» Tekst do analizy
**********

Gdyby ten film wyszedł w 2015 czy 2016, pewnie oceniłbym go wyżej.
_________________
Załaduj Wszechświat do działa. Wyceluj w mózg. Strzelaj.
 
 
Romulus 
Imperator
Żniwiarz Smutku


Posty: 23082
Wysłany: 2021-07-22, 06:04   

Nie planowałem oglądać go w kinie nie z powodu recenzji, ale dlatego, że to film, którego fabuła dotyczy wydarzeń przed ostatnimi Avengersami, więc uznałem, że szkoda na to czasu. Jednak chętnie obejrzę kiedyś na mniejszym ekranie, choć pewnie będzie już tylko na Disney+. Zatem mogę wcale nie obejrzeć. :)
_________________
There must be some way out of here, said the joker to the thief,
There's too much confusion, I can't get no relief.
 
 
Romulus 
Imperator
Żniwiarz Smutku


Posty: 23082
Wysłany: 2021-07-22, 08:17   

Uther Doul napisał/a:
"Czarna Wdowa" - kolejny po miernych serialach dowód, że MCU przy okazji "Infinity War" i "Endgame" osiągnęło swój szczyt i wyczerpało formułę. Zostało wysysanie znajomych bohaterów i odkurzanie tych bardziej egzotycznych w nadziei, że Chińczycy pójdą.

Ale chodzi ci również o "Lokiego"?

**********

[Pozycje ze źródła danych]
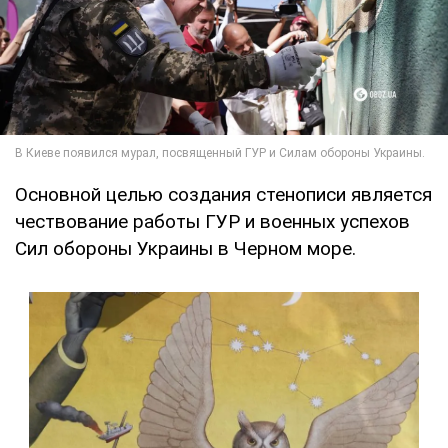
Основной целью создания стенописи является
чествование работы ГУР и военных успехов
Сил обороны Украины в Черном море.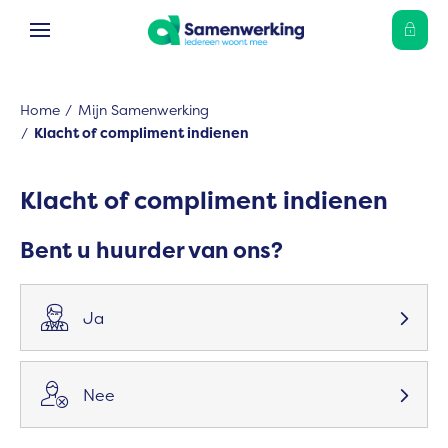
Ga naar Hoofd
Naar de homepage
Home
Mijn Samenwerking
Klacht of compliment indienen
Naar hoofdinhoud
Naar hoofdnavigatiemenu
Naar zoeken
Klacht of compliment indienen
Bent u huurder van ons?

Ja

Nee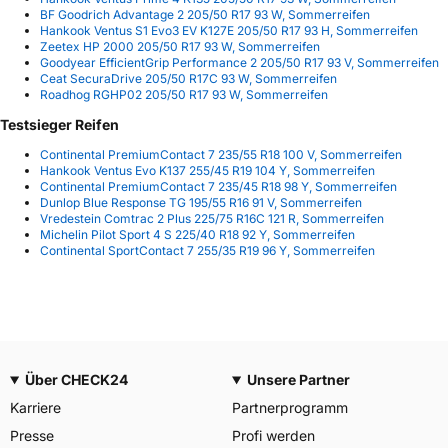
BF Goodrich Advantage 2 205/50 R17 93 W, Sommerreifen
Hankook Ventus S1 Evo3 EV K127E 205/50 R17 93 H, Sommerreifen
Zeetex HP 2000 205/50 R17 93 W, Sommerreifen
Goodyear EfficientGrip Performance 2 205/50 R17 93 V, Sommerreifen
Ceat SecuraDrive 205/50 R17C 93 W, Sommerreifen
Roadhog RGHP02 205/50 R17 93 W, Sommerreifen
Testsieger Reifen
Continental PremiumContact 7 235/55 R18 100 V, Sommerreifen
Hankook Ventus Evo K137 255/45 R19 104 Y, Sommerreifen
Continental PremiumContact 7 235/45 R18 98 Y, Sommerreifen
Dunlop Blue Response TG 195/55 R16 91 V, Sommerreifen
Vredestein Comtrac 2 Plus 225/75 R16C 121 R, Sommerreifen
Michelin Pilot Sport 4 S 225/40 R18 92 Y, Sommerreifen
Continental SportContact 7 255/35 R19 96 Y, Sommerreifen
Über CHECK24
Unsere Partner
Karriere
Partnerprogramm
Presse
Profi werden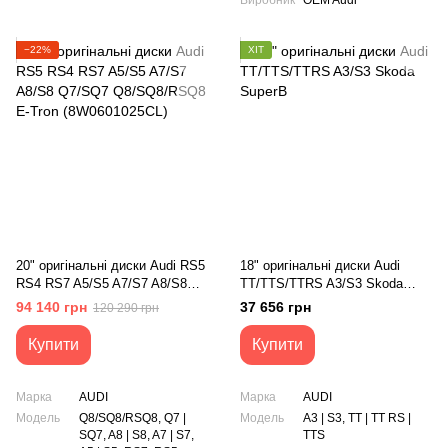
Виробник
OEM Audi
−22%
ХІТ
20" оригінальні диски Audi RS5
18" оригінальні диски Audi
RS4 RS7 A5/S5 A7/S7 A8/S8
TT/TTS/TTRS A3/S3 Skoda
Q7/SQ7 Q8/SQ8/RSQ8 E-Tron
SuperB
94 140 грн
37 656 грн
120 290 грн
(8W0601025CL)
Купити
Купити
Марка
AUDI
Марка
AUDI
Модель
Q8/SQ8/RSQ8, Q7 |
Модель
A3 | S3, TT | TT RS |
SQ7, A8 | S8, A7 | S7,
TTS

**********

» Polecenie 1
Sprawdź, czy zdania (a), (b) i (c) zgadzają się z dyskusją o filmie „Czarna Wdowa”. Przy każdym odpowiedz „tak” lub „nie” i przytocz dosłownie słowa tekstu, które to rozstrzygają.
(a) Według Romulusa powodem rezygnacji z kina były recenzje filmu.
(b) Uther Doul uważa, że MCU wyczerpało swoją formułę.
(c) Romulus przypuszcza, że film będzie dostępny już tylko na Disney+.
» Polecenie 2
Podaj dalszy ciąg dyskusji o filmie „Czarna Wdowa”, zaczynając zaraz po jej ostatnim zdaniu.

» Odpowiedź pisemna 1
(a) Nie: „nie z powodu recenzji, ale dlatego, że to film, którego fabuła dotyczy wydarzeń przed ostatnimi Avengersami”.
(b) Tak: „osiągnęło swój szczyt i wyczerpało formułę”.
(c) Tak: „pewnie będzie już tylko na Disney+”.

» Odpowiedź pisemna 2
Bo czytałem same entuzjastyczne recenzje. Nie widziałem, ale planuję zobaczyć, jeśli kolega mi podrzuci, bo to tylko sześć odcinków. A ponoć to jakiś mały game changer w uniwersum. "WandaVision" było fajnym serialem, ale jak piszesz - wysysanie znanych bohaterów. "Falcon i Winter Soldier" nie oglądałem, bo z tego co czytałem to nic nie wnosi do uniwersum. A te dwie postacie mnie nie ekscytują.
_________________
There must be some way out of here, said the joker to the thief,
There's too much confusion, I can't get no relief.
 
 
Uther Doul


Posty: 355
Wysłany: 2021-07-22, 08:20   

"Loki" miał niezły start, potem równia pochyła i żenada w finale.
 
 
ASXnew
twój stary


Posty: 419
Skąd: z kurnika
Wysłany: 2021-07-22, 08:23   

Uther Doul napisał/a:
"Loki" miał niezły start, potem równia pochyła i żenada w finale.


Wszystko zależy od tego czy kupnie się konwencję z całym dobrodziejstwem inwentarza ;)
Jak dla mnie, to najlepsza rzecz z tego universum, co oczywiście wcale nie znaczy że jakaś rewelacja :-P
 
 
Trojan 


Posty: 11249
Skąd: Wroclaw
Wysłany: 2021-07-22, 10:36   

zgadzam się z Utherem że Infinity/Endgame to swego rodzaju opus magnum całego uniwersum Marvela i trudno zrobić cokolwiek lepszego w dalszych odsłonach. Jak dla mnie na tym mogliby w ogóle zamknąć franczyzę. To byłby ruch który zapewniłby by im nieśmiertelność ;)
 
 
fdv 


Posty: 1069
Skąd: Neverland
Wysłany: 2021-07-22, 11:57   

Ale oni są w biznesie zarabiania pieniędzy, a nie osiągania nieśmiertelności.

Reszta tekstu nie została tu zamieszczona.